Embora o Ministério Público tenha questionado em juízo a regularidade do licenciamento ambiental do empreendimento, o Tribunal de Justiça do Estado de Minas Gerais, no início deste mês de outubro, entendeu que as atividades da Sandra Mineração na Mina da Limeira estão regularmente amparadas em licenças ambientais e atos autorizativos válidos e que não houve constatação de qualquer dano ambiental.
Portanto, tanto a Administração Pública quanto o Poder Judiciário reconheceram a regularidade das atividades desenvolvidas na Mina da Limeira. Apesar da regularidade apontada pela empresa, há preocupações sobre a ameaça ao patrimônio cultural da Fazenda Escrivânia, um local de riqueza histórica e arqueológica.
A área, famosa por seus sítios arqueológicos e paleontológicos, foi estudada pelo paleontólogo dinamarquês Peter Lund. Descobertas significativas, incluindo fósseis e pinturas rupestres, destacam a importância da preservação do local.”
Questões críticas ainda sem respostas
Após a manifestação da empresa sobre o licenciamento ambiental de suas atividades em Prudente de Morais, a reportagem enviou outros questionamentos. Foi perguntado, quais as visões dos gestores da empresa acerca dos impactos negativos no local, de grande importância para a paleontologia.
Outra questão importante é saber quais medidas específicas estão sendo implementadas para mitigar os impactos ambientais negativos na Fazenda Escrivânia e no Maciço da Limeira. É preciso que fique claro também como a empresa pretende preservar os sítios arqueológicos e paleontológicos importantes na área de mineração.

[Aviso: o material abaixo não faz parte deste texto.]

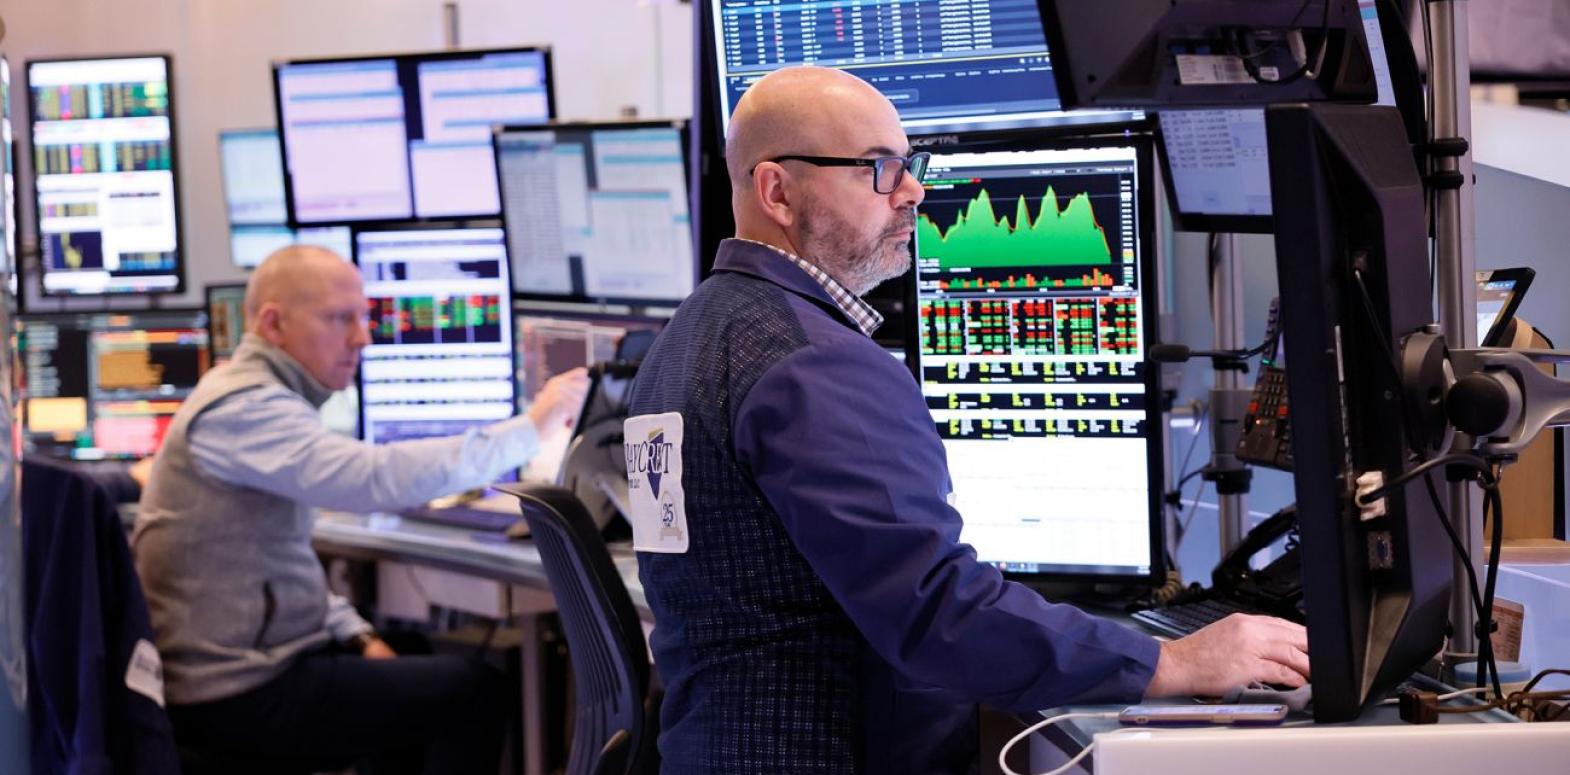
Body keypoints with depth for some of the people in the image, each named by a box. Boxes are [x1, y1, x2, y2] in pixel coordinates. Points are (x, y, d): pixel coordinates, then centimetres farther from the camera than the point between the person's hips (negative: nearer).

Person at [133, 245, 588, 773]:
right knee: (474, 694, -8)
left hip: (251, 662, 11)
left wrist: (356, 636, 6)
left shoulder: (254, 398, 14)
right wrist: (530, 428, -27)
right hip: (235, 696, -10)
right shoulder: (242, 411, -20)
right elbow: (379, 478, -34)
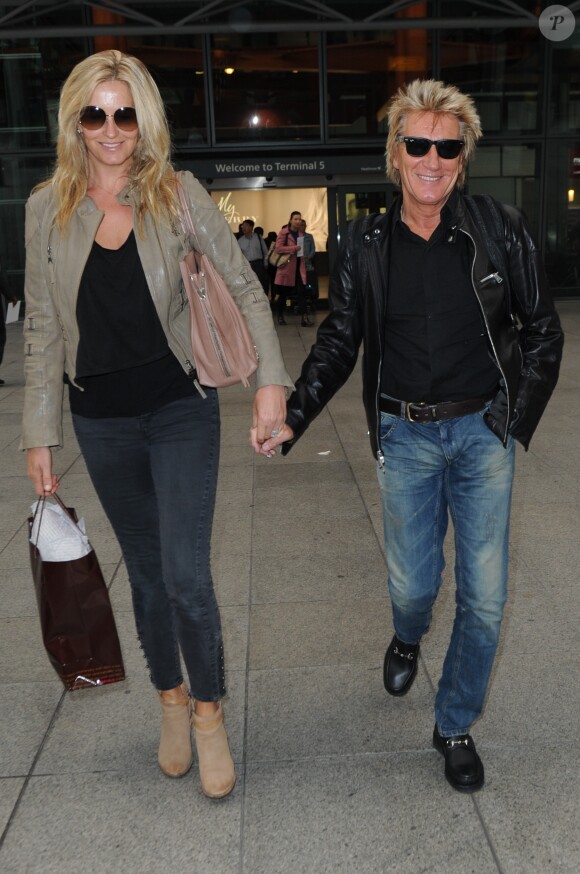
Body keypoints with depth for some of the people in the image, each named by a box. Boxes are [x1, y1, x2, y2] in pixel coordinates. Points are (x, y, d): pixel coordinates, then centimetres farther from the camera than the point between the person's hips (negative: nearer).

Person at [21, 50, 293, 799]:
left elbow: (244, 287, -2)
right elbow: (42, 329, 3)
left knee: (186, 577, -7)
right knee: (144, 569, 15)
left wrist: (271, 379, -12)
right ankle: (170, 698, 38)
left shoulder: (177, 194, -5)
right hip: (102, 419, 3)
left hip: (181, 408, -2)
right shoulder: (47, 207, 0)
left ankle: (208, 711, 20)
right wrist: (39, 433, 2)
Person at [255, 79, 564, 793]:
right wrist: (292, 421, -3)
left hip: (483, 432, 0)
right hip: (405, 435, 0)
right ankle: (407, 640, 47)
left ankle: (455, 726, 29)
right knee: (413, 584, 7)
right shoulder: (366, 245, 2)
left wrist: (516, 419, 0)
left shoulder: (500, 230, -1)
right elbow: (338, 343, 6)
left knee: (484, 597, 5)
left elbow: (541, 329, 6)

Outro ponto importante é saber se há um levantamento de pinturas rupestres e fósseis encontrados na região, quais são os canais de comunicação disponíveis com a comunidade local sobre suas atividades e impactos.
E ainda, se já existe plena exploração de calcário na Fazenda Escrivânia e quais medidas serão implementadas para a preservação da Serrinha de São Sebastião, um patrimônio tombado.